Session D6 - Tools for monitoring flow and quality of stormwater runoff

The reduction of overflow volumes from Combined Sewer Overflows (CSOs) progressively leads to hydraulic conditions where water level and velocity sensors operate near their detection limits, making overflow volume measurements particularly uncertain. This study proposes a method to characterize the Limit of Quantification (LOQ) for overflow volumes (LOQV), defined as a geometric zone in the overflow volume–duration space, derived from historical data. This zone, referred to as “< LOQV,” includes volumes that are detected but not quantified due to excessive relative uncertainty. Three imputation strategies are then compared to handle these unquantified volumes: a zero-replacement approach, a geometric imputation based on the centroid of the “< LOQV” polygon, and a statistical imputation using a bivariate log-normal distribution. Application to six instrumented CSOs shows that the statistical approach provides the most consistent estimates for low volumes. These results highlight the importance of a reasoned treatment of “< LOQV” volumes to improve the reliability of overflow balances and ensure inter-site comparability.

Monitoring of urban drainage systems plays a key role in operation, compliance assessment, design, modelling, decision-making, and planning activities. Nevertheless, experience indicates that metrology applied to urban drainage systems is frequently of insufficient quality. That is why the Urban Drainage Metrology Toolbox (UDMT) has been developed in the H2020 European Project Co-UDlabs, aiming to facilitate the adoption and application of best practices and advanced methods in metrology. The UDMT is a unique, free, online, and open-source software tool, available in French, English and Spanish, providing a set of coordinated functionalities including various methods for sensor calibration, data correction, uncertainty assessment, data validation, and tracing experiments. Based on comprehensive documentary resources available on internet, the UDMT is also a tool for both i) education of master and doctoral students, and ii) professional training courses dedicated to practitioners.

Urban water systems are transitioning towards circular, sustainable models. This transition requires comprehensive water quality data to identify pollution hotspots, plan mitigation strategies, and evaluate their effectiveness. However, current monitoring methods are costly, generate fragmented data, and are insufficient for city-wide applications. The URBAN M2O project addresses these challenges by developing integrated monitoring and modeling solutions tailored to end-user needs, including water utilities and environmental authorities. This paper presents preliminary results from mapping current and future monitoring requirements across Europe through legislative reviews, stakeholder questionnaires, and co-creation workshops.

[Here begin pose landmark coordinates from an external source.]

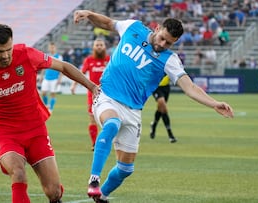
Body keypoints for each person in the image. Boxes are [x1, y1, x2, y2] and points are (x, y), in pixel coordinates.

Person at [73, 10, 234, 203]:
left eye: (169, 43)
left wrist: (214, 103)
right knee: (112, 123)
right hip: (107, 95)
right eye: (162, 38)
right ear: (157, 28)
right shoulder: (133, 27)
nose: (163, 44)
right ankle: (94, 179)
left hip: (133, 110)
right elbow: (108, 23)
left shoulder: (170, 59)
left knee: (125, 169)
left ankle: (102, 196)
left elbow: (189, 87)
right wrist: (88, 13)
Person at [0, 24, 99, 203]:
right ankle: (8, 159)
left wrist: (92, 86)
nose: (6, 56)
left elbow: (62, 66)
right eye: (0, 51)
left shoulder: (27, 54)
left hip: (35, 130)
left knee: (53, 192)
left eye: (8, 49)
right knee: (18, 172)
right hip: (4, 133)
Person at [70, 38, 110, 151]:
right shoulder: (89, 60)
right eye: (97, 45)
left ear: (104, 47)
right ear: (93, 47)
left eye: (101, 45)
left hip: (108, 94)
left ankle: (105, 142)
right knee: (92, 119)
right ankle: (94, 144)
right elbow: (80, 74)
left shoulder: (109, 60)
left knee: (107, 119)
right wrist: (74, 85)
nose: (99, 47)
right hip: (92, 94)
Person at [149, 75, 177, 143]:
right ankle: (170, 134)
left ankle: (154, 125)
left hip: (166, 87)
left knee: (161, 109)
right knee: (163, 107)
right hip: (156, 87)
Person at [39, 42, 63, 113]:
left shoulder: (59, 57)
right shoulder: (46, 56)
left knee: (53, 94)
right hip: (46, 78)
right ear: (49, 48)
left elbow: (62, 69)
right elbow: (43, 67)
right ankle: (46, 105)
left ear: (55, 48)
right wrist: (41, 76)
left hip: (54, 79)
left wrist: (60, 79)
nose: (51, 48)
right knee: (43, 93)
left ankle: (51, 109)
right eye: (50, 47)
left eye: (53, 47)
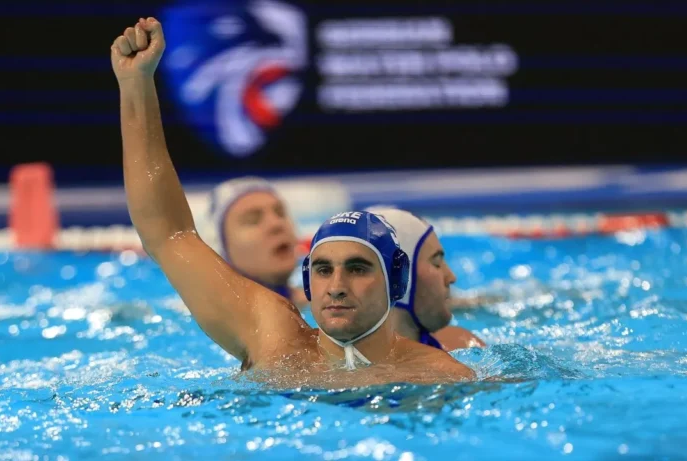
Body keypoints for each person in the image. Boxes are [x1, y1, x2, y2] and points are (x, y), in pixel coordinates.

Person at [111, 17, 474, 387]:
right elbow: (168, 234)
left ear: (396, 281)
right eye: (322, 270)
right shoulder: (276, 341)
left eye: (357, 268)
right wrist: (136, 83)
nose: (336, 286)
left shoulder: (441, 374)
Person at [366, 206, 487, 351]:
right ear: (399, 277)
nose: (451, 277)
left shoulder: (464, 345)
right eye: (436, 263)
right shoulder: (461, 352)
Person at [201, 176, 305, 303]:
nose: (277, 224)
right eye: (253, 220)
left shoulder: (318, 303)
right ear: (221, 248)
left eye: (280, 213)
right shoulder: (203, 314)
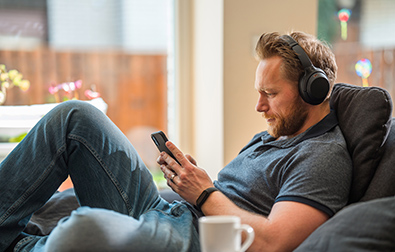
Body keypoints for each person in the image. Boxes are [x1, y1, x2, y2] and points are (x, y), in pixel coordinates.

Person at [0, 31, 352, 252]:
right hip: (175, 214)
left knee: (80, 227)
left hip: (197, 240)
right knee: (76, 118)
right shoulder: (276, 138)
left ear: (313, 90)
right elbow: (236, 201)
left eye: (270, 94)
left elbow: (274, 242)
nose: (259, 106)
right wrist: (194, 181)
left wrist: (204, 194)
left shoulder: (322, 157)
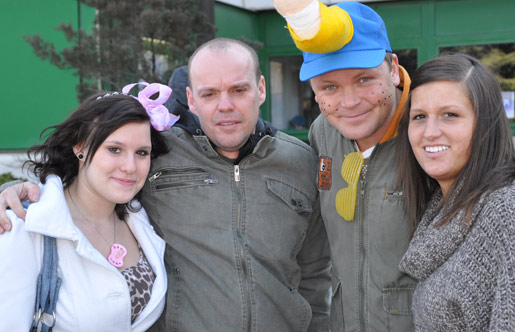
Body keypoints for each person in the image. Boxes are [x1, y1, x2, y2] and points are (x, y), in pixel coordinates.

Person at [0, 38, 331, 331]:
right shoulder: (159, 152)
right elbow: (94, 176)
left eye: (238, 90)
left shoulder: (301, 162)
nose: (225, 105)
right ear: (190, 98)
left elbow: (315, 273)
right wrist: (21, 191)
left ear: (260, 88)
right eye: (209, 93)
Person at [270, 0, 515, 331]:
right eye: (329, 87)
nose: (349, 102)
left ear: (392, 68)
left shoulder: (429, 126)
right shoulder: (324, 131)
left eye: (364, 80)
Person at [396, 53, 515, 331]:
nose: (430, 132)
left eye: (450, 115)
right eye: (419, 116)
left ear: (485, 125)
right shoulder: (441, 208)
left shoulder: (513, 211)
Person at [0, 83, 171, 331]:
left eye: (142, 152)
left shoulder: (143, 218)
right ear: (79, 147)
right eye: (114, 149)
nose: (130, 166)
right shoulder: (24, 227)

Findings reveal significant discrepancies between EU and national regulations, gaps in data sharing, and emerging needs for high-resolution indicators covering chemical, microbial, and microplastic contaminants. These insights will guide the design of next-generation tools for cost-effective, system-wide monitoring, enabling robust pollution control strategies.

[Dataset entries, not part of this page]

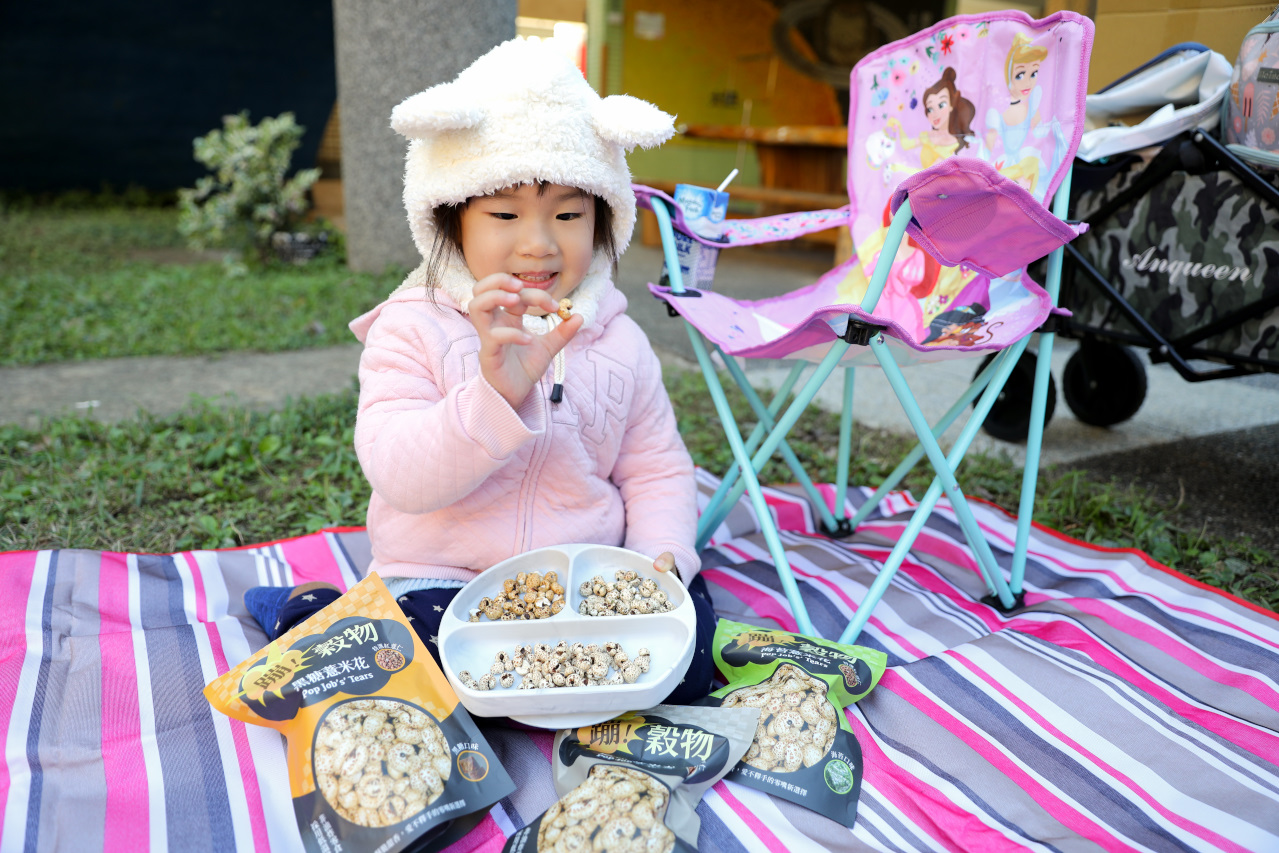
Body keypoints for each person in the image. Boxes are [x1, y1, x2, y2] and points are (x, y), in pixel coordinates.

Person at [243, 37, 716, 705]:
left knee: (690, 665)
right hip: (443, 581)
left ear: (605, 218)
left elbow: (656, 467)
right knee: (398, 666)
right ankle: (311, 612)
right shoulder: (412, 326)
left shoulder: (620, 340)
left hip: (582, 582)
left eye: (569, 214)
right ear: (448, 220)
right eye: (503, 214)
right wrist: (494, 394)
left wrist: (656, 559)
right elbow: (399, 474)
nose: (539, 242)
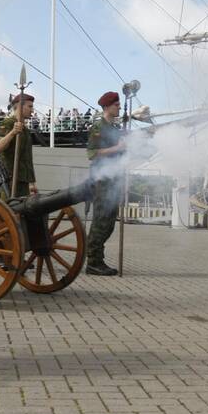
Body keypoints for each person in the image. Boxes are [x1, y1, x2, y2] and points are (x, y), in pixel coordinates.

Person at [85, 91, 127, 276]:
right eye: (117, 104)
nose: (119, 107)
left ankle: (97, 259)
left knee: (109, 222)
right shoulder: (98, 127)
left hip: (114, 178)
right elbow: (92, 153)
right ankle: (93, 262)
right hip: (102, 179)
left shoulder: (115, 129)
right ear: (107, 107)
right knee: (101, 221)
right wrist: (116, 148)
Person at [0, 93, 37, 198]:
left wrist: (31, 182)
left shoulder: (25, 130)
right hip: (10, 180)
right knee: (8, 212)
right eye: (29, 106)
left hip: (23, 180)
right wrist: (13, 132)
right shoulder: (8, 123)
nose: (32, 110)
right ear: (19, 106)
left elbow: (27, 158)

Human-made small urban waterbodies (SUWs), such as stormwater management ponds, wastewater lagoons, and reclaimed quarries, are common infrastructure assets throughout many communities. As global efforts to quantify greenhouse gas (GHG) emissions intensify, SUWs have been identified as potential sources of carbon dioxide (CO2) and methane (CH4), although there is large variation in the way emissions are measured. A low-cost floating flux chamber with real-time CO2 and CH4 sensors was designed and constructed with 3D-printed parts and hardware store materials for $1,150 CAD to address problems associated with typical monitoring methods, such as sample contamination during syringe sampling, failing to capture the true flux due to low sampling frequency, and neglecting spatial variability due to the high cost of GHG analyzers. The sensors were calibrated and validated in the laboratory by injecting known volumes of gas and comparing with syringe samples analyzed using gas chromatography (GC). Validation experiments showed that the real-time sensors reported 99.62% (R^2 = 0.9950) and 99.22% (R^2 = 0.9987) of the values the GC measured for CO2 and CH4, respectively. The chamber was deployed in an attenuation pond in Almonte, Ontario, on August 20th, 2025, to provide proof of concept and calculate CO2 flux in a real SUW. Exponential and linear fits were applied to the recorded concentrations, giving fluxes of 28.12 mg m^2 min^-1 and 22.19 mg m^2 min^-1, respectively. Additional field tests will be performed with the flux chamber in Spring 2026 to determine how emissions vary spatially across SUWs.